In the future, ergo will also provide retailers with valuable market pricing data, analytics and consumer insights in the form of a price discovery and optimisation tool based on ergo’s ability to collect true willingness-to-pay data. ergo’s real-time pricing data will allow merchants to price items more efficiently from jump — even before listing online.
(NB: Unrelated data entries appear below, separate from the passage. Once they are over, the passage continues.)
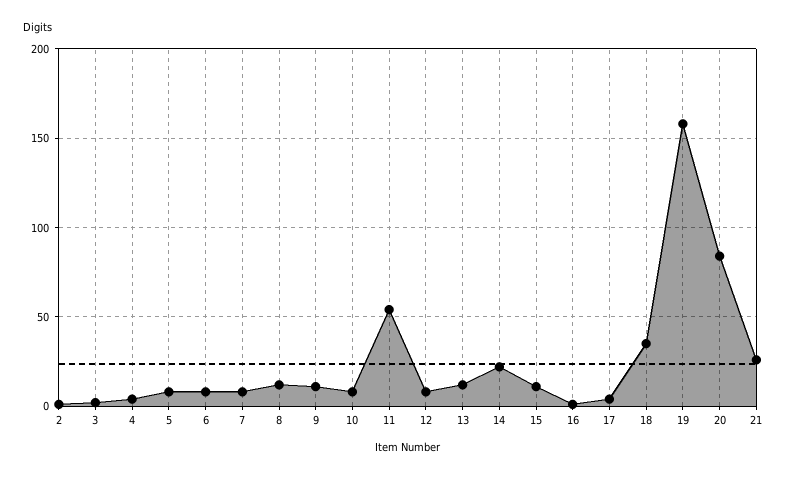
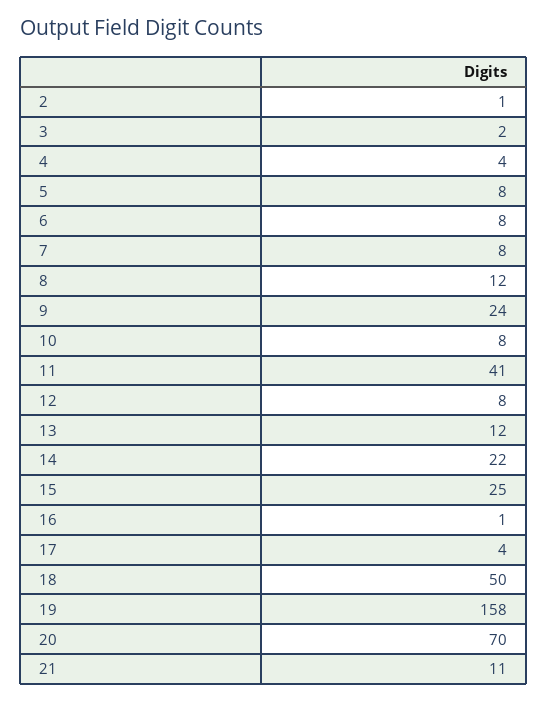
  {
    "2": 1,
    "3": 2,
    "4": 4,
    "5": 8,
    "6": 8,
    "7": 8,
    "8": 12,
-   "9": 10,
+   "9": 24,
    "10": 8,
-   "11": 55,
+   "11": 41,
    "12": 8,
    "13": 12,
    "14": 22,
-   "15": 10,
+   "15": 25,
    "16": 1,
    "17": 4,
-   "18": 35,
+   "18": 50,
    "19": 158,
-   "20": 85,
+   "20": 70,
-   "21": 25
+   "21": 11
  }

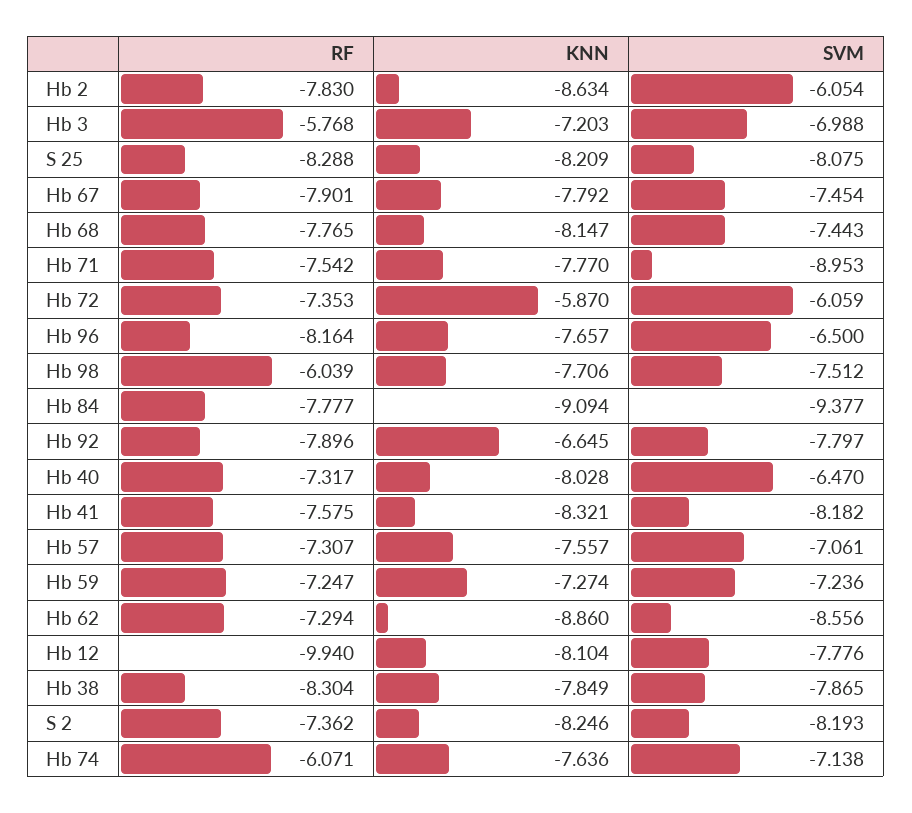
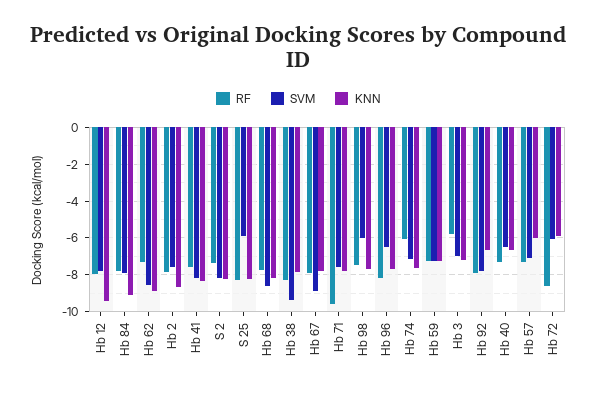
  {
    "RF": {
      "Hb 2": -7.83,
      "Hb 3": -5.768,
      "S 25": -8.288,
      "Hb 67": -7.901,
      "Hb 68": -7.765,
-     "Hb 71": -7.542,
+     "Hb 71": -9.5,
-     "Hb 72": -7.353,
+     "Hb 72": -8.5,
      "Hb 96": -8.164,
-     "Hb 98": -6.039,
+     "Hb 98": -7.5,
      "Hb 84": -7.777,
      "Hb 92": -7.896,
      "Hb 40": -7.317,
      "Hb 41": -7.575,
      "Hb 57": -7.307,
      "Hb 59": -7.247,
      "Hb 62": -7.294,
-     "Hb 12": -9.94,
+     "Hb 12": -8,
      "Hb 38": -8.304,
      "S 2": -7.362,
      "Hb 74": -6.071
    },
    "KNN": {
      "Hb 2": -8.634,
      "Hb 3": -7.203,
      "S 25": -8.209,
      "Hb 67": -7.792,
      "Hb 68": -8.147,
      "Hb 71": -7.77,
      "Hb 72": -5.87,
      "Hb 96": -7.657,
      "Hb 98": -7.706,
      "Hb 84": -9.094,
      "Hb 92": -6.645,
-     "Hb 40": -8.028,
+     "Hb 40": -6.5,
      "Hb 41": -8.321,
-     "Hb 57": -7.557,
+     "Hb 57": -6,
      "Hb 59": -7.274,
      "Hb 62": -8.86,
-     "Hb 12": -8.104,
+     "Hb 12": -9.5,
      "Hb 38": -7.849,
      "S 2": -8.246,
      "Hb 74": -7.636
    },
    "SVM": {
-     "Hb 2": -6.054,
+     "Hb 2": -7.5,
      "Hb 3": -6.988,
-     "S 25": -8.075,
+     "S 25": -6,
-     "Hb 67": -7.454,
+     "Hb 67": -9,
-     "Hb 68": -7.443,
+     "Hb 68": -8.5,
-     "Hb 71": -8.953,
+     "Hb 71": -7.5,
      "Hb 72": -6.059,
      "Hb 96": -6.5,
-     "Hb 98": -7.512,
+     "Hb 98": -6,
-     "Hb 84": -9.377,
+     "Hb 84": -8,
      "Hb 92": -7.797,
      "Hb 40": -6.47,
      "Hb 41": -8.182,
      "Hb 57": -7.061,
      "Hb 59": -7.236,
      "Hb 62": -8.556,
      "Hb 12": -7.776,
-     "Hb 38": -7.865,
+     "Hb 38": -9.5,
      "S 2": -8.193,
      "Hb 74": -7.138
    }
  }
This kind of optimisation will help decrease inventory holdings attributable to suboptimal pricing.

So ergo allows retailers to optimise pricing, increase conversions and clear inventory sustainably. At the same time, price-sensitive consumers find a brilliant, new way to buy the products they want and stay within budget. It’s a win-win.
ergo is currently in beta as a Shopify app, with plans to develop the product and eventually expand to other online platforms.

Founded just this year in New York, ergo is led by its founder and CEO, Claire Stepanek. Equal parts bright, driven and passionate, Claire combines a maths, economics and neuroscience background with deep pricing knowledge acquired during her tenure at Apple, where she ran supply chain across China, Japan and Korea.

We are thrilled to invest in ergo’s pre-Seed round, alongside Wischoff Ventures, to work closely with Claire as she endeavours to change the future of pricing — bringing intelligent pricing strategies to retailers whilst empowering consumers to get the products they want at sane prices.